The debate would center on the nature of the tax increase, Holland said. Gov. Sam Brownback and his allies are advocating consumption taxes, such as the sales tax increase passed in 2015, he said.

Holland said, however, that the goal should be to return the state to structurally sound fiscal policy and end the consistent revenue shortfalls that have plagued the state since the 2012 tax cuts that Brownback championed, which collapsed the state’s income tax brackets from three to two and significantly lowered the top tax rates.

“You have others — and I’ll put myself in that category — who basically believe the 2012 tax cuts have been an unmitigated disaster and instead of shifting that tax burden off onto others, you could basically go back and repeal those tax cuts,” he said. “My personal feeling is we could just do a repeal and have the same three tax brackets, same rates and the same means to itemize deductions we had back then, because we’re going to need every penny.”

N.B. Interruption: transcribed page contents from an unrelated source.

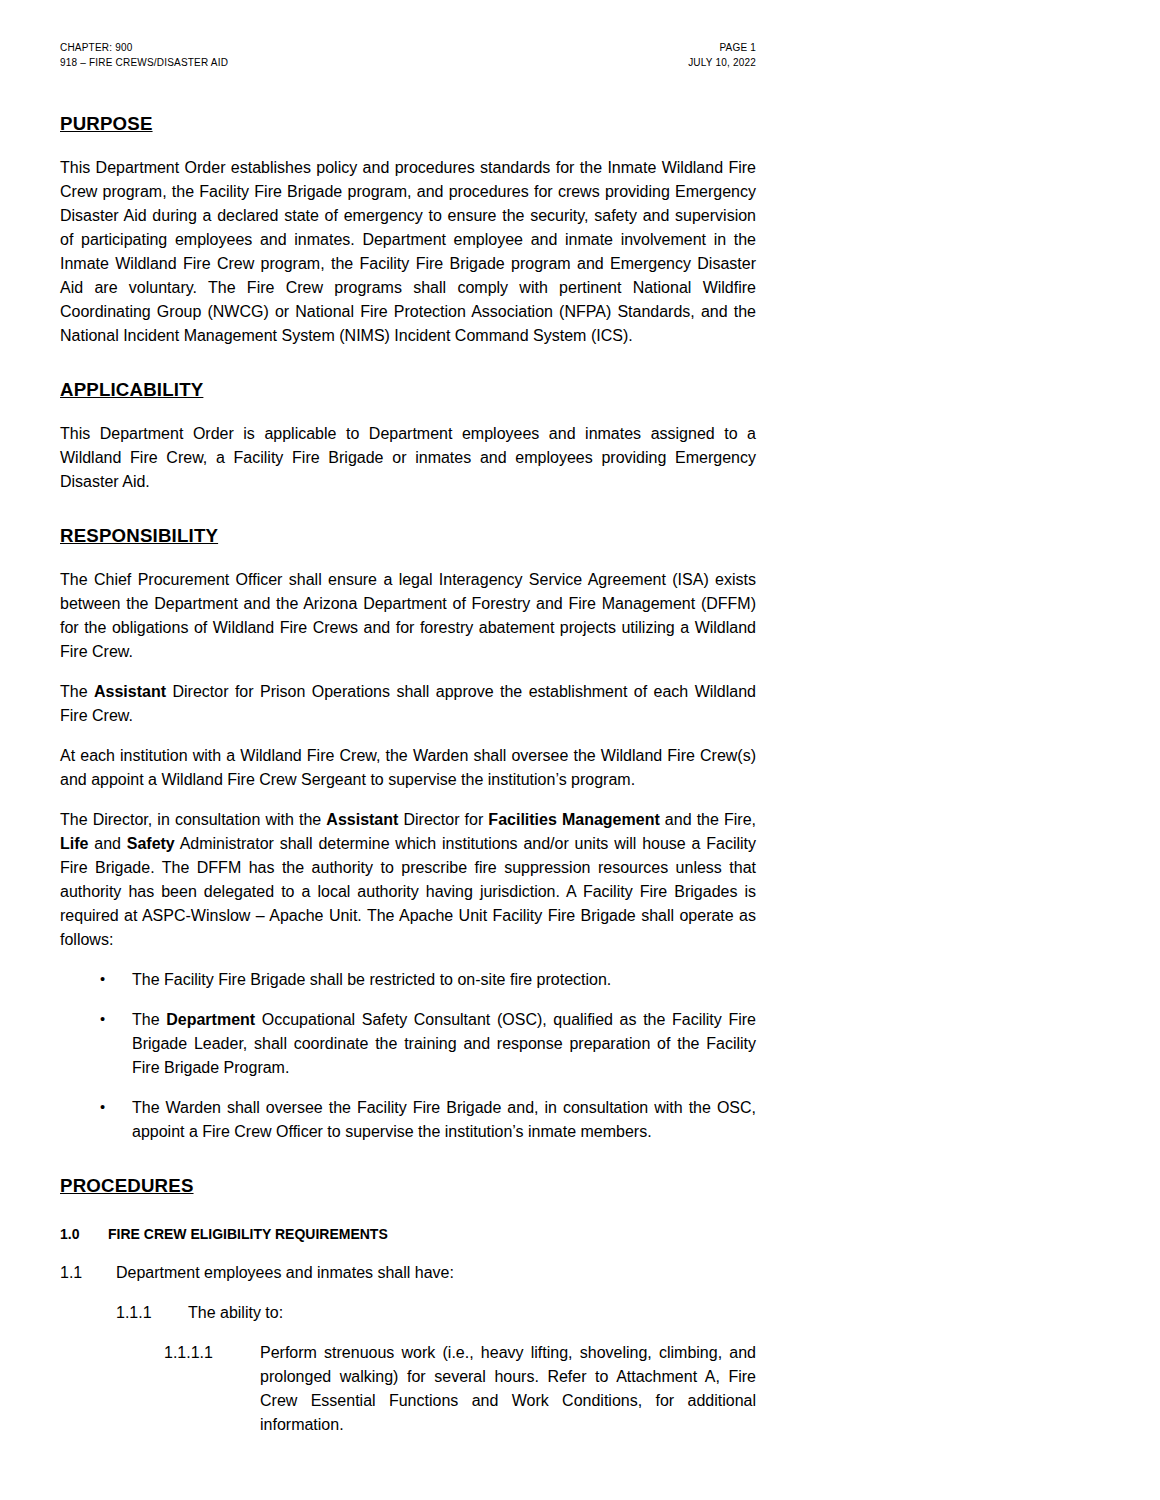CHAPTER: 900 918 – FIRE CREWS/DISASTER AID
PAGE 1 JULY 10, 2022
PURPOSE
This Department Order establishes policy and procedures standards for the Inmate Wildland Fire Crew program, the Facility Fire Brigade program, and procedures for crews providing Emergency Disaster Aid during a declared state of emergency to ensure the security, safety and supervision of participating employees and inmates. Department employee and inmate involvement in the Inmate Wildland Fire Crew program, the Facility Fire Brigade program and Emergency Disaster Aid are voluntary. The Fire Crew programs shall comply with pertinent National Wildfire Coordinating Group (NWCG) or National Fire Protection Association (NFPA) Standards, and the National Incident Management System (NIMS) Incident Command System (ICS).
APPLICABILITY
This Department Order is applicable to Department employees and inmates assigned to a Wildland Fire Crew, a Facility Fire Brigade or inmates and employees providing Emergency Disaster Aid.
RESPONSIBILITY
The Chief Procurement Officer shall ensure a legal Interagency Service Agreement (ISA) exists between the Department and the Arizona Department of Forestry and Fire Management (DFFM) for the obligations of Wildland Fire Crews and for forestry abatement projects utilizing a Wildland Fire Crew.
The Assistant Director for Prison Operations shall approve the establishment of each Wildland Fire Crew.
At each institution with a Wildland Fire Crew, the Warden shall oversee the Wildland Fire Crew(s) and appoint a Wildland Fire Crew Sergeant to supervise the institution’s program.
The Director, in consultation with the Assistant Director for Facilities Management and the Fire, Life and Safety Administrator shall determine which institutions and/or units will house a Facility Fire Brigade. The DFFM has the authority to prescribe fire suppression resources unless that authority has been delegated to a local authority having jurisdiction. A Facility Fire Brigades is required at ASPC-Winslow – Apache Unit. The Apache Unit Facility Fire Brigade shall operate as follows:
The Facility Fire Brigade shall be restricted to on-site fire protection.
The Department Occupational Safety Consultant (OSC), qualified as the Facility Fire Brigade Leader, shall coordinate the training and response preparation of the Facility Fire Brigade Program.
The Warden shall oversee the Facility Fire Brigade and, in consultation with the OSC, appoint a Fire Crew Officer to supervise the institution’s inmate members.
PROCEDURES
1.0 FIRE CREW ELIGIBILITY REQUIREMENTS
1.1 Department employees and inmates shall have:
1.1.1 The ability to:
1.1.1.1 Perform strenuous work (i.e., heavy lifting, shoveling, climbing, and prolonged walking) for several hours. Refer to Attachment A, Fire Crew Essential Functions and Work Conditions, for additional information.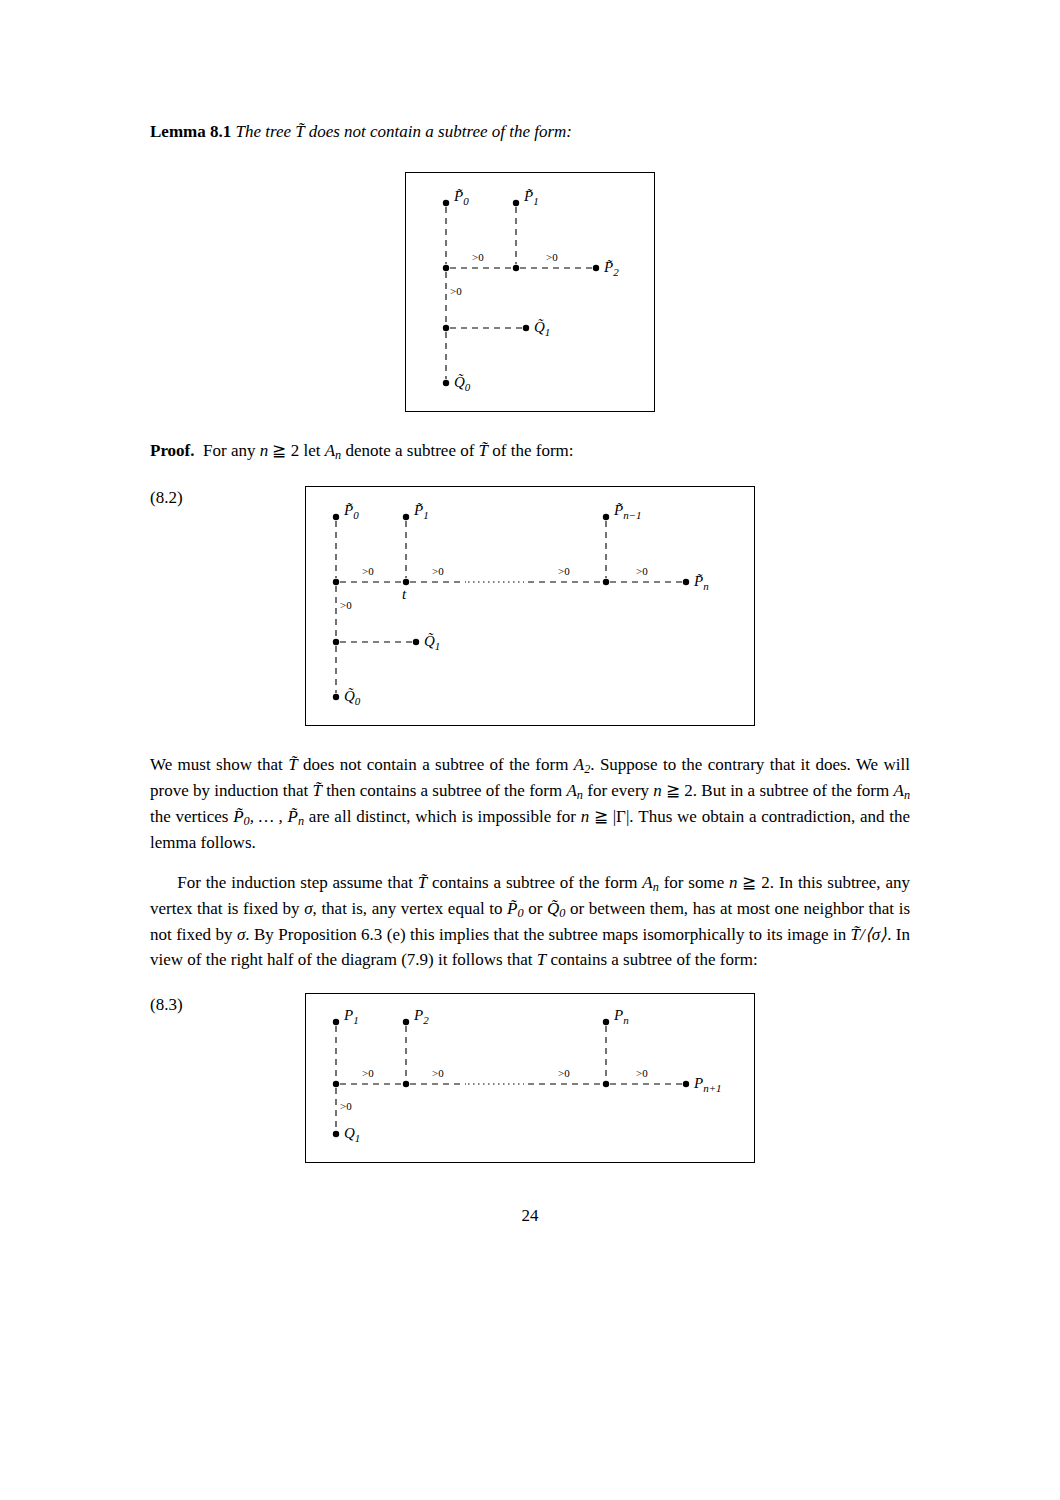Lemma 8.1 The tree T̃ does not contain a subtree of the form:
P̃0 P̃1 P̃2 Q̃1 Q̃0 >0 >0 >0
Proof. For any n ≧ 2 let An denote a subtree of T̃ of the form:
(8.2)
P̃0 P̃1 P̃n−1 P̃n Q̃1 Q̃0 >0 >0 >0 >0 >0 t
We must show that T̃ does not contain a subtree of the form A2. Suppose to the contrary that it does. We will prove by induction that T̃ then contains a subtree of the form An for every n ≧ 2. But in a subtree of the form An the vertices P̃0, … , P̃n are all distinct, which is impossible for n ≧ |Γ|. Thus we obtain a contradiction, and the lemma follows.
For the induction step assume that T̃ contains a subtree of the form An for some n ≧ 2. In this subtree, any vertex that is fixed by σ, that is, any vertex equal to P̃0 or Q̃0 or between them, has at most one neighbor that is not fixed by σ. By Proposition 6.3 (e) this implies that the subtree maps isomorphically to its image in T̃/⟨σ⟩. In view of the right half of the diagram (7.9) it follows that T contains a subtree of the form:
(8.3)
P1 P2 Pn Pn+1 Q1 >0 >0 >0 >0 >0
24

A school funding formula that Karleskint said was finding favor in the House provided another reason for the Legislature to address the state’s revenue shortfall. That plan would add $150 million to state spending each year for the next five years to increase state aid to districts by $200 per student, he said. The plan would also add another $12 million a year for special education during that period.

The formula was crafted in response to the Kansas Supreme Court’s ruling last month that found that the Legislature wasn’t adequately funding education as constitutionally required. Karleskint said the plan would end the cycle of school districts suing the state over school finance and has support from districts involved in the recent successful litigation.

The Legislature should consider the cost of a new school finance plan in the years to come when considering a new tax plan, Holland said.

“The out-year costs of this is my big fear,” he said. “When you talk about a new school finance plan that’s going to cost an additional $150 million a year, I’m afraid we’ll be looking at the same thing in a few years. That’s why I think we need to look at a significant tax plan that can address those out years.”

Karleskint and Holland said although they agree the state’s sales tax rate needed to be rolled back, especially in regard to sales taxes on food, that wouldn’t happen this year because of the Legislature’s focus on closing the revenue gap.

In response to a question on another tax policy issue, Holland said there would be no action on the property tax lid this legislative session. That legislation, which becomes effective for the 2018 budgets that city and county governing bodies will approve this summer, limits mill levy increases to the rate inflation as measured by the consumer price index.

“That’s going nowhere,” he said. “Local governments are squealing about it, and I’m not saying they don’t have legitimate concerns, but that’s going nowhere.”